[Exercise details]:
Rewrite the bounding box entries as a JSON list of strings, one string per line and blank lines omitted, starting at the line containing "Rendered at 1654 by 931 pixels." and ending after the line containing "title So, what".

[Bounding box entries]:
□ □ □ □
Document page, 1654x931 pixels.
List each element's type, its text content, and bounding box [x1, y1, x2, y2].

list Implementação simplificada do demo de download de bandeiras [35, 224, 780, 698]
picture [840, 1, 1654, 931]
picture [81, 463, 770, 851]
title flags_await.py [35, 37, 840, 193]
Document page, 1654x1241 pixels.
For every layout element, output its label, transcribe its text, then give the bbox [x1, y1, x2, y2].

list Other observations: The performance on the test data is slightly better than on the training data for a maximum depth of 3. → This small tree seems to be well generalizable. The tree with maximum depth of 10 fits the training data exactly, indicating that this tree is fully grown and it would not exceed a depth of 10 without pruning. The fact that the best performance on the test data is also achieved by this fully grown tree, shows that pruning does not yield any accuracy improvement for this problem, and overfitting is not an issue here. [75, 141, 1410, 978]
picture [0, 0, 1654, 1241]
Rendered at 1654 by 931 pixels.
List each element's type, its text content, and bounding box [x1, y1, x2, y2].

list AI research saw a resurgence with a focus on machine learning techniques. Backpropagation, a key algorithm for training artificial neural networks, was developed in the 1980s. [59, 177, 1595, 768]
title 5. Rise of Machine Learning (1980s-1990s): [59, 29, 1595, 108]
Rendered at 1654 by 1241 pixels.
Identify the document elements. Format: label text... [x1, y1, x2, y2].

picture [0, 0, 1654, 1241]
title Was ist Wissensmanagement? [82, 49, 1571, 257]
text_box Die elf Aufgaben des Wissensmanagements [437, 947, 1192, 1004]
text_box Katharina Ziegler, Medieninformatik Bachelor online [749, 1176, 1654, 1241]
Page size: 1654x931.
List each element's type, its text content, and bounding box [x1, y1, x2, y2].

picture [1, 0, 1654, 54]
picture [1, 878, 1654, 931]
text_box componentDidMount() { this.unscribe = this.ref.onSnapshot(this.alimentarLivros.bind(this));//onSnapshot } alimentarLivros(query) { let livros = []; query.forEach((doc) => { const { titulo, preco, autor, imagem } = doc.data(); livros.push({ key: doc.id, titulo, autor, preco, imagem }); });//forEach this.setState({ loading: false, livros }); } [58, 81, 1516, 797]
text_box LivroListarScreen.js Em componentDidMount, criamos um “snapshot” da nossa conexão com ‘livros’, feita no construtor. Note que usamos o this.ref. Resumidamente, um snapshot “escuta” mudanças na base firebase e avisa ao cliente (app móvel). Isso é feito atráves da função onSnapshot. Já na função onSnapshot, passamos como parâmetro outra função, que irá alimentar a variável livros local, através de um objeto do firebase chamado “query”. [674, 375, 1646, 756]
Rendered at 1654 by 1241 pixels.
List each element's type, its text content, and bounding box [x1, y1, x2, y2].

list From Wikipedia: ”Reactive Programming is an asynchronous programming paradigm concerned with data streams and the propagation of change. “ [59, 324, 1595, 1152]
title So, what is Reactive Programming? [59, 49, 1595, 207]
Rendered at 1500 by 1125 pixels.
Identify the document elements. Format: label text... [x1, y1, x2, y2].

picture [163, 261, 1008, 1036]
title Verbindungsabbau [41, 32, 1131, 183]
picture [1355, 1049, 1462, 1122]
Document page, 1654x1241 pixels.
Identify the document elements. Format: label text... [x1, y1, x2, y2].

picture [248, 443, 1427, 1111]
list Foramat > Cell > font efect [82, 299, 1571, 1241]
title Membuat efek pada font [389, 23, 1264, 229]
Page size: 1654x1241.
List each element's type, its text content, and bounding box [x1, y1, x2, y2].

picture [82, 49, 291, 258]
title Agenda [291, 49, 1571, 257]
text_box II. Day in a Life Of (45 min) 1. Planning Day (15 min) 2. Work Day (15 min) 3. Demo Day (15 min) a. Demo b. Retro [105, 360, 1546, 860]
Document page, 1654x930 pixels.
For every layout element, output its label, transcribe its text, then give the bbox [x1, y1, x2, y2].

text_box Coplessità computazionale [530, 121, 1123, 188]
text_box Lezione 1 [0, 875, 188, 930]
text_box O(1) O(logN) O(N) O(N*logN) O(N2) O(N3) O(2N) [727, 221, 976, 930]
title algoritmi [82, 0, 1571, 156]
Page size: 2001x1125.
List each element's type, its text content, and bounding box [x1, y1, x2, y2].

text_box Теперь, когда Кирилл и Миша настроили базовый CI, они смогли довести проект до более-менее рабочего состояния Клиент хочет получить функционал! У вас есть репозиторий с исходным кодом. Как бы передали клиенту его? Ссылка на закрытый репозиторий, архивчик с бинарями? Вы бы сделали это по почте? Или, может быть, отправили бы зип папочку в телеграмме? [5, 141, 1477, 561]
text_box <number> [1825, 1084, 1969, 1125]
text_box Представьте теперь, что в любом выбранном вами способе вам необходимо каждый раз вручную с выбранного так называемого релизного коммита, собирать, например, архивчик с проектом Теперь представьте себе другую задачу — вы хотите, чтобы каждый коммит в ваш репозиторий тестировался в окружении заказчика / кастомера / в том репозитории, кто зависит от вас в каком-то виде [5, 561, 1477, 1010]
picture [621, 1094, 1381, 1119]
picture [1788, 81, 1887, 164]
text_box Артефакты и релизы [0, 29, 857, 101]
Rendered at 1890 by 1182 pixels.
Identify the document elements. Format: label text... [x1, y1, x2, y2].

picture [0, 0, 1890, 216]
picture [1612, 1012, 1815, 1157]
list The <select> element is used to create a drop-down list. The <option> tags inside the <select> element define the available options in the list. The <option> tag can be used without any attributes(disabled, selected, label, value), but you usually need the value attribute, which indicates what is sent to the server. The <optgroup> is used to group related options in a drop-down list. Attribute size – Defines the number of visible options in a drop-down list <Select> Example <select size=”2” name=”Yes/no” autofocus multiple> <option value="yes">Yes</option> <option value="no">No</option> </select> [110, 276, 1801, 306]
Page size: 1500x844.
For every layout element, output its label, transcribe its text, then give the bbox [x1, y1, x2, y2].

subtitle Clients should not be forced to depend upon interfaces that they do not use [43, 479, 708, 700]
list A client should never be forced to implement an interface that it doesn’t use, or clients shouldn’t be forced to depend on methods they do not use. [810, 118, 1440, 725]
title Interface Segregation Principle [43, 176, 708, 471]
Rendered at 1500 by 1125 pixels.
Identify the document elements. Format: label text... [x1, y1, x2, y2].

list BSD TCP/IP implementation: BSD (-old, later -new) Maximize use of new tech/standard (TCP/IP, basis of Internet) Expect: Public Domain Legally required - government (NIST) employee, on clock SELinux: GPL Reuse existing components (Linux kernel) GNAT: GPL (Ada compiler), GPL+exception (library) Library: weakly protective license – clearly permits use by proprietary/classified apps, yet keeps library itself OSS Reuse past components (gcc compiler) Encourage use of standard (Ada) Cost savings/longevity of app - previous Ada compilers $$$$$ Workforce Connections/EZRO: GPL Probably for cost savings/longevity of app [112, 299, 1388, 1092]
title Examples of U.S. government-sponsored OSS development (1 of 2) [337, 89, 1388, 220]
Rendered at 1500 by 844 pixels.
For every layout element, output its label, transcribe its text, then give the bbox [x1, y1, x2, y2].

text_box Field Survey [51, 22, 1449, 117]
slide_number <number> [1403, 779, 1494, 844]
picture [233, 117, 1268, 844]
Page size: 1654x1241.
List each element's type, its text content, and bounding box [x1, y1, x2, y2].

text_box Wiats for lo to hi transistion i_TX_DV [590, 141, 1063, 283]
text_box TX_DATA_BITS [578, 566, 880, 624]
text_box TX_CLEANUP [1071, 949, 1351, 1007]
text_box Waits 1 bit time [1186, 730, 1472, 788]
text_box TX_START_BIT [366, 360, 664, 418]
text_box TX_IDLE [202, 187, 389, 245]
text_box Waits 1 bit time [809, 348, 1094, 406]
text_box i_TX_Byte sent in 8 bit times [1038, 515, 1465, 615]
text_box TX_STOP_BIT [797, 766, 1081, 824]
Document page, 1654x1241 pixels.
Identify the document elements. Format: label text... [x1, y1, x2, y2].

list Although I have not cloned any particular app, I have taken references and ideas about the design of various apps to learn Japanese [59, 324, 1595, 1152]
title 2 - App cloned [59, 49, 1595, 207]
□ □ □ □
[Complete answer]:
[
  "Rendered at 1654 by 931 pixels.",
  "List each element's type, its text content, and bounding box [x1, y1, x2, y2].",
  "list AI research saw a resurgence with a focus on machine learning techniques. Backpropagation, a key algorithm for training artificial neural networks, was developed in the 1980s. [59, 177, 1595, 768]",
  "title 5. Rise of Machine Learning (1980s-1990s): [59, 29, 1595, 108]",
  "Rendered at 1654 by 1241 pixels.",
  "Identify the document elements. Format: label text... [x1, y1, x2, y2].",
  "picture [0, 0, 1654, 1241]",
  "title Was ist Wissensmanagement? [82, 49, 1571, 257]",
  "text_box Die elf Aufgaben des Wissensmanagements [437, 947, 1192, 1004]",
  "text_box Katharina Ziegler, Medieninformatik Bachelor online [749, 1176, 1654, 1241]",
  "Page size: 1654x931.",
  "List each element's type, its text content, and bounding box [x1, y1, x2, y2].",
  "picture [1, 0, 1654, 54]",
  "picture [1, 878, 1654, 931]",
  "text_box componentDidMount() { this.unscribe = this.ref.onSnapshot(this.alimentarLivros.bind(this));//onSnapshot } alimentarLivros(query) { let livros = []; query.forEach((doc) => { const { titulo, preco, autor, imagem } = doc.data(); livros.push({ key: doc.id, titulo, autor, preco, imagem }); });//forEach this.setState({ loading: false, livros }); } [58, 81, 1516, 797]",
  "text_box LivroListarScreen.js Em componentDidMount, criamos um “snapshot” da nossa conexão com ‘livros’, feita no construtor. Note que usamos o this.ref. Resumidamente, um snapshot “escuta” mudanças na base firebase e avisa ao cliente (app móvel). Isso é feito atráves da função onSnapshot. Já na função onSnapshot, passamos como parâmetro outra função, que irá alimentar a variável livros local, através de um objeto do firebase chamado “query”. [674, 375, 1646, 756]",
  "Rendered at 1654 by 1241 pixels.",
  "List each element's type, its text content, and bounding box [x1, y1, x2, y2].",
  "list From Wikipedia: ”Reactive Programming is an asynchronous programming paradigm concerned with data streams and the propagation of change. “ [59, 324, 1595, 1152]",
  "title So, what is Reactive Programming? [59, 49, 1595, 207]"
]